Because of the "inside-out rook" problem, I started trying to define equivalence for pieces in terms of what conditions (relative piece positions) a move can be performed under, until I realized that this was a much better way of defining moves in the first place. the inside-out rook demonstrates that the sequence of steps is entirely irrelevant, only which squares relative to the starting square can it be blocked on and how.
So at this point, I changed my approach. Instead of a path being a sequence of steps, it becomes a destination vector and a set of "tests", where a test is a pair of a vector and a state that must be true of the square that vector away from the starting square for the move to be legal.
A welcome byproduct of defining everything in terms of vectors from the starting square, instead of vectors from the previous step in a sequence, is that "exotic" board topologies become much easier to deal with. The sequence method was fine for hex boards (it's just a different set of basis vectors), but trying to define, say, a bishop on a moebius strip board was weird (try it!). But if all vectors are treated as having the same origin, there's nothing special about it.
Nice, right? Oops, forgot about divergent captures. Okay, instead of just a destination vector, we have a set of results, a set of "things that happen when the move is taken", which can include a destination and/or capture vectors. The Chu Shogi Lion's igui capture can be expressed as a move with a capture vector but no destination vector, since the Lion doesn't move; a null-move like the Lion's jitto is a move where the result set is the empty set ∅. Promotions? Another kind of member of a result set.
There's still a problem with promotion though. We need to know when it's an option. All moves are relative, but pawn promotion happens at a certain absolute position. Let's say that there is a "promotion zone" state for squares, and any pawn step onto a square with that state is a move with a promotion result. En passant can be defined in terms of a capture move to a "just stepped over by a pawn's double move" state. Of course hte problem here is that "state" is very vague. A promotion zone is permanent, but the en passant square only exists for one turn, and there's no way of specifying that sort of thing within this system yet.

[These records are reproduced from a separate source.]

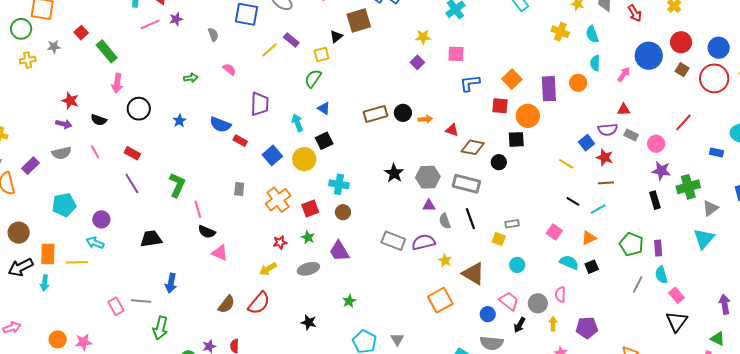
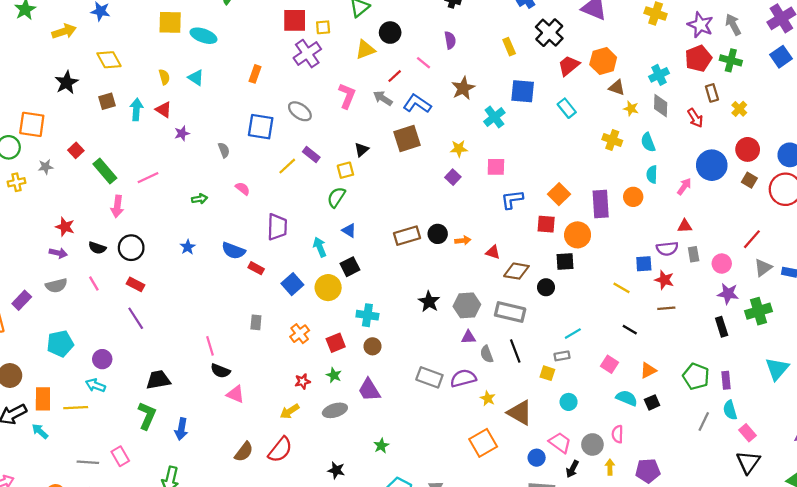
brown square: (359, 20) -> (407, 139), moved
pink line: (150, 24) -> (148, 178), moved
black circle: (139, 109) -> (131, 248), moved
gray rectangle: (631, 135) -> (694, 254), turned 56
blue square: (587, 143) -> (644, 264), turned 35
green L-shape: (177, 185) -> (147, 416), moved
orange cross: (278, 200) -> (300, 334), size x0.7
gray triangle: (710, 208) -> (763, 268), moved
cyan line: (598, 209) -> (573, 334), moved
cyan arrow: (45, 283) -> (40, 431), turned 126
gray line: (141, 301) -> (88, 462), moved

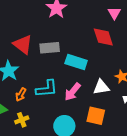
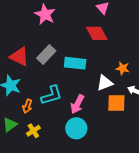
gray rectangle: (50, 48) -> (46, 54), turned -30
pink arrow: (73, 92) -> (77, 104), moved
orange square: (96, 116) -> (116, 103), moved

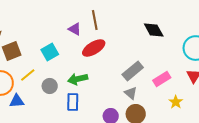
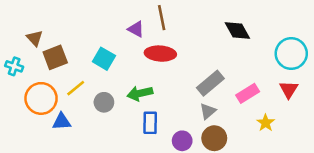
red ellipse: (94, 48) -> (160, 54), turned 35
cyan square: (50, 52) -> (104, 59), turned -30
gray triangle: (131, 93) -> (208, 111), turned 40
blue rectangle: (73, 102) -> (150, 123), moved

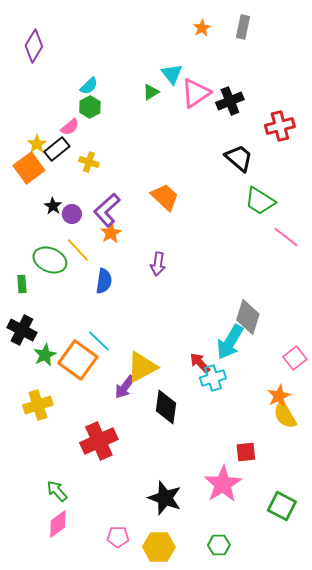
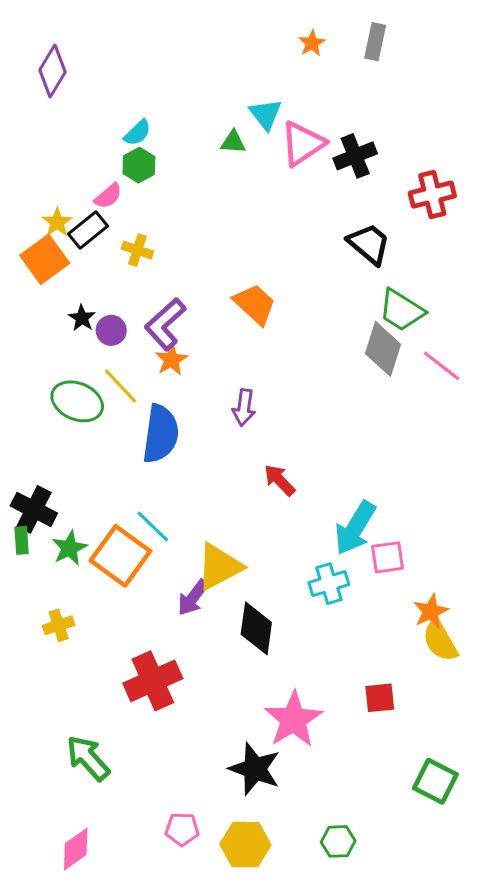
green triangle: (151, 92) -> (233, 142), turned 36
blue semicircle: (104, 281) -> (161, 434), size x1.5
green rectangle: (22, 284) -> (22, 540), moved
gray diamond: (248, 317) -> (383, 349), moved
pink square: (295, 358) -> (388, 557), moved, turned 30
red arrow: (200, 363) -> (279, 480), moved
yellow cross: (38, 405) -> (59, 625), size x0.7
pink star: (223, 484) -> (293, 719), moved
green arrow: (57, 491) -> (88, 758), size x1.4
pink diamond: (58, 524) -> (76, 849), moved

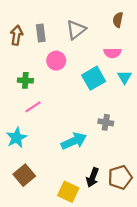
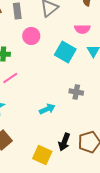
cyan square: (94, 78) -> (65, 52), turned -30
cyan arrow: (74, 141) -> (47, 109), size x0.7

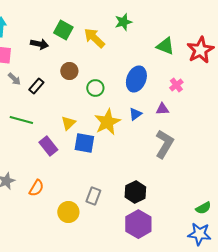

Another important thing has been left out: black and white, or more generally sides. At this point I'd been mostly ignoring them and was thinking in terms of just e.g. "knight" rather than "black knight" and "white knight". I was more or less treating captures as explicitly affecting the opposite side. But that's not very flexible (it disallows, say, a hopper that can only use friendly hurdles, or a piece that can capture friendly pieces). Abstracting away the actual human players (who may not even exist, e.g. in a chess problem), what is the distinction between the sides? Alternating turns! Counting from the beginning of a game, white pieces move on odd-numbered plies and black on even-numbered plies (and neutral on all). So we should include, as part of a move's condition (set of tests), which plies it may be performed on, in most cases some number modulo the number of sides. Together with obligate promotion, we can even define oddities like Petkovian half-neutrals, which change sides when moved. Now that we've introduced a time dimension, we can even include that in our test vectors, allowing us to define en passant more concretely in terms of the previous turn's position instead of hand-waving an "en passant square" state.
I'll get into royal status, mimics, what a "state" really is, rethinking captures, and generalizing to almost everything later, but it's getting late and I have work tomorrow.